The audit trail is a tab-separated file with nine columns: commit, tier, val_bpb, artifact_bytes, memory_gb, status, promoted, cost_usd, description. Every experiment gets a row. Every RunPod run gets a row. The orchestrator appends to it automatically after each Tier 2 run.

commit  tier    val_bpb  artifact_bytes  memory_gb  status  promoted  cost_usd  description
local_bigramhash_1  local  1.1891  14200000  ...  keep  pending  0.00  add BigramHash(10240) embedding
runpod_a3f2b1c_0312  runpod  1.1743  14200000  ...  keep  yes  3.47  add BigramHash(10240) embedding

This is the simplest possible structure that answers the questions that matter: what did we try, what did it cost, did it work, and did we promote it? The get_tier_correlation() function reads paired local/runpod rows to compute the average delta between tiers. The get_experiment_history_bullets() function formats the last N rows as markdown for injection into program.md.

There's no database, no ORM, no query language. A TSV file that you can open in a spreadsheet or grep in a terminal. When you're running hundreds of experiments, the audit trail needs to be readable by a human who's debugging at 2am, not just by the system that wrote it.

What's next?

The most useful observation from building this is that most AI systems are open-loop pretending to be closed-loop.
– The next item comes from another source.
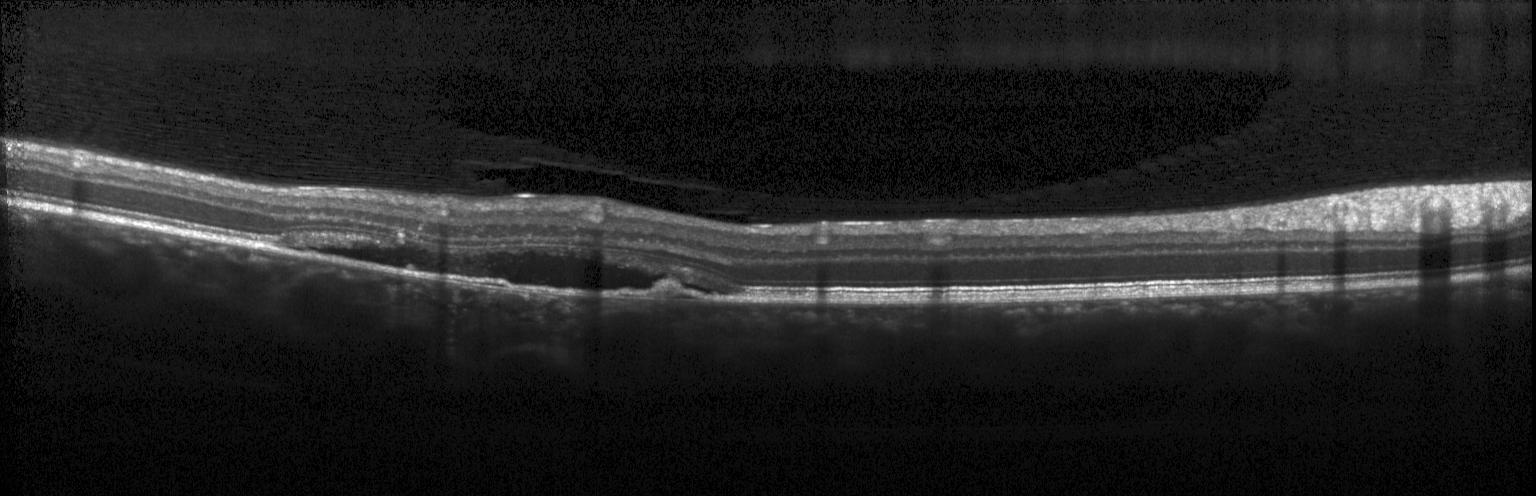
OCT B-scan; spectral-domain optical coherence tomography; Heidelberg Spectralis
Diagnosis: CNV.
They have a feedback mechanism in theory- the agent "learns" from its outputs- but in practice the outputs don't actually change how the system selects future actions. The research pipeline here is a small example of what genuine feedback looks like: experiment outcomes directly modify the scoring function for future research items.

The second observation is about the value of cheap proxies. The 3% local threshold exists because running 500 MLX iterations takes a few minutes and costs nothing. Without that proxy, every hypothesis would need $3.50 to validate. With it, the agent can run 20 experiments locally for every one it promotes. The proxy isn't perfect- the MLX/PyTorch delta means some local improvements don't transfer- but it's good enough to filter out the obvious failures.

The third observation is about context management. program.md has a character budget for the research section (12,000 characters) because an agent with too much context performs worse than one with focused context. The top 12 items by score, with a hard character cap, is a deliberate choice. More items would dilute the signal. The verification step exists partly to compress high-value items into dense implementation briefs rather than verbose paper summaries.

What's still missing: an exploration frontier tracker that prevents the agent from clustering around a local optimum in technique space. The current system penalizes re-attempts of failed experiments, but it doesn't actively push toward unexplored directions. The grading calibration is also unchecked- there's no feedback loop between graded scores and actual experimental outcomes, so the grader could be systematically wrong about which dimensions matter most.

The competition is still running. The SOTA is still moving. The system runs, the research refreshes, the experiments accumulate in results.tsv, and the grading prompt gets a little more accurate with each cycle. That's the loop. It's not finished, but it's running, and the infrastructure is solid enough that I trust it to keep running without me watching it.